About Animal Medicines

Regulation

AHI members develop medicines that protect the health and enhance the well-being of animals. These animal medicines are vigorously researched and tested for safety, purity and efficacy by our member companies before being submitted for additional review, research, testing and, ultimately, approval by government regulatory agencies. The agencies involved in the approval and regulatory process of our members’ products include the FDA (pharmaceuticals), the USDA (biologics) and the EPA (pesticides).

Safety and Oversight
Animal pharmaceuticals, biologics and pesticides are highly regulated by the U.S. government. Navigating the regulatory pathways for new products takes an average of five to seven years, and the research and development process requires the investment of millions of dollars. The results are products that the animal health industry and the American public can count on to be pure, safe, potent and effective.

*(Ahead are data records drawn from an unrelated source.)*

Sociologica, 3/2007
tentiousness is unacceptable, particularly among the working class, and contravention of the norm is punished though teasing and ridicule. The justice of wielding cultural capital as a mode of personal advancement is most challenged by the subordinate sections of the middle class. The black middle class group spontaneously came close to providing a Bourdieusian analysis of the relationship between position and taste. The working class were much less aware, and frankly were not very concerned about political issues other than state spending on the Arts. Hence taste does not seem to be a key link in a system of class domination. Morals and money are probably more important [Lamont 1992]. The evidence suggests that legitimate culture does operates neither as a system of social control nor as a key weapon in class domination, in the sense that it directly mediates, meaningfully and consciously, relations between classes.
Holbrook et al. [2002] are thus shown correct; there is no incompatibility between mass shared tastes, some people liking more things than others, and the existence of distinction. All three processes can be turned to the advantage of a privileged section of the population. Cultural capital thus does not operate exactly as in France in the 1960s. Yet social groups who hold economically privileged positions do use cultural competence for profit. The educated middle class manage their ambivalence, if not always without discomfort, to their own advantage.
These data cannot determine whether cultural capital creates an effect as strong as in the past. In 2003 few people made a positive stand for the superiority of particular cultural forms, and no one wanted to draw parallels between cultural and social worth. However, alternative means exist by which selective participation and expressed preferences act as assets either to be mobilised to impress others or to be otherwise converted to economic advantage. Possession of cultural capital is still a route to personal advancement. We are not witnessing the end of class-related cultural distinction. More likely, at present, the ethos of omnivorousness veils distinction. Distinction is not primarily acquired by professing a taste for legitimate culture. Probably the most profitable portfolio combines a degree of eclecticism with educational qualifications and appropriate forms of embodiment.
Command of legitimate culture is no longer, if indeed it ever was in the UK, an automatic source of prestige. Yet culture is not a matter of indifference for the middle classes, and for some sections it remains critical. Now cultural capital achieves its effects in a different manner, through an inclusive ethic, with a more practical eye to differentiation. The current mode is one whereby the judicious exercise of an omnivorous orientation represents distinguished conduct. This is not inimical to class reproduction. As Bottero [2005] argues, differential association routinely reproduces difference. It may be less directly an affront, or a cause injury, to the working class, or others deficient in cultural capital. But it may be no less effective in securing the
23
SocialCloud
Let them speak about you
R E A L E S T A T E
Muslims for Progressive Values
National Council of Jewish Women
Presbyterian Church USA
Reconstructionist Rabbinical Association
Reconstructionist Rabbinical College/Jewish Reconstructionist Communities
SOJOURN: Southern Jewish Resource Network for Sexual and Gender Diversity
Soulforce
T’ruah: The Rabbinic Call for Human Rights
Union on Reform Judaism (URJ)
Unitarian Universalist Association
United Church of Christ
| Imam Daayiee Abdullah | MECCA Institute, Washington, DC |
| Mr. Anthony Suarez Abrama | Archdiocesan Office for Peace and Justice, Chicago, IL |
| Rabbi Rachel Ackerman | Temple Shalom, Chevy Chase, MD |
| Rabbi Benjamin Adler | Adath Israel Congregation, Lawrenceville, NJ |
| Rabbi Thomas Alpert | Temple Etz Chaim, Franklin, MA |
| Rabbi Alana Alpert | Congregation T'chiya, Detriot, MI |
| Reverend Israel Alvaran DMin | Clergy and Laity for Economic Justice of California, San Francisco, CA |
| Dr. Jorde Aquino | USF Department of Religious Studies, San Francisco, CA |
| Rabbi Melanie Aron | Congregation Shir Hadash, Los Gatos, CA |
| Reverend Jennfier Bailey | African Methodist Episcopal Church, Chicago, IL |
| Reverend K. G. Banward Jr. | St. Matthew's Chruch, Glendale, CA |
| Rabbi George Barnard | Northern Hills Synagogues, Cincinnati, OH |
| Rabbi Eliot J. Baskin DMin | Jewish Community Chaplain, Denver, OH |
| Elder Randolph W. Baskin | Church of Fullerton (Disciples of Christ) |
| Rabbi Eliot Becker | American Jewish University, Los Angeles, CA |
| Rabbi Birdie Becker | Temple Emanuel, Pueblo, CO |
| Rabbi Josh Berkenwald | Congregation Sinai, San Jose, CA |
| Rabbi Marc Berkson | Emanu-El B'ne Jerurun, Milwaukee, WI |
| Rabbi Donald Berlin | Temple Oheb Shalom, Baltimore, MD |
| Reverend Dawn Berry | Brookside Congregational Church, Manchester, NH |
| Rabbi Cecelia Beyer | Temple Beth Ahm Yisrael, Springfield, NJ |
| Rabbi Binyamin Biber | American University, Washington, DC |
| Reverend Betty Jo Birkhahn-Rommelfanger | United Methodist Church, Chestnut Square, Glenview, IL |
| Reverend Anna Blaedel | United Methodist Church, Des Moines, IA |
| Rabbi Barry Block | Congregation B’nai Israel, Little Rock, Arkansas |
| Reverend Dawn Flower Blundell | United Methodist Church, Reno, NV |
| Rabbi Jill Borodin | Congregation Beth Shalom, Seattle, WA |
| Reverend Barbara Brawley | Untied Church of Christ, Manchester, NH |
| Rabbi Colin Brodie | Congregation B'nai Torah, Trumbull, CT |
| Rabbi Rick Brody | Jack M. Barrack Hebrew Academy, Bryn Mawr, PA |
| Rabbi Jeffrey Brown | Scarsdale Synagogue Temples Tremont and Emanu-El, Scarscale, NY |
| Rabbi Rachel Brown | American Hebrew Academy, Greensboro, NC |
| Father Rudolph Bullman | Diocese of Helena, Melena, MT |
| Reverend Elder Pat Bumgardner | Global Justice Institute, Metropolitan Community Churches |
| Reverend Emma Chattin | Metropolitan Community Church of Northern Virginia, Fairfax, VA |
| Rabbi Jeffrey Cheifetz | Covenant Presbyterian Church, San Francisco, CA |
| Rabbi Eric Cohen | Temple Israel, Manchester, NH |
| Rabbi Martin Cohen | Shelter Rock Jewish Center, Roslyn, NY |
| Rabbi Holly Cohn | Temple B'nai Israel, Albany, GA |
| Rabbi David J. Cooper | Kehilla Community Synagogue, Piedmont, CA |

  • USDA Center for Veterinary Biologics (CVB): Evaluates the purity, safety, potency and effectiveness of all vaccines and biological products prior to licensing. The review process, which includes challenge studies, safety trials and manufacturing testing, can take three to five years.
  • Food and Drug Administration (FDA)/Center for Veterinary Medicine (CVM): Tests, approves, licenses and regulates all pharmaceutical products. When a new drug has been determined to be a potentially useful medicine,  the pharmaceutical company begins working closely with the FDA to review development plans and to set up testing protocols. Reviews of studies and testing continue throughout the process, which can take seven to 10 years before approval is granted.
  • Environmental Protection Agency (EPA): Evaluates the safety and effectiveness of pesticides, and develops safety guidelines to closely oversee their use. Manufacturers must provide scientific evidence demonstrating with reasonable certainty that a product will cause no harm to humans, the environment or non-target species. The process from discovery through long-term toxicology studies and EPA review takes, on average, five to seven years.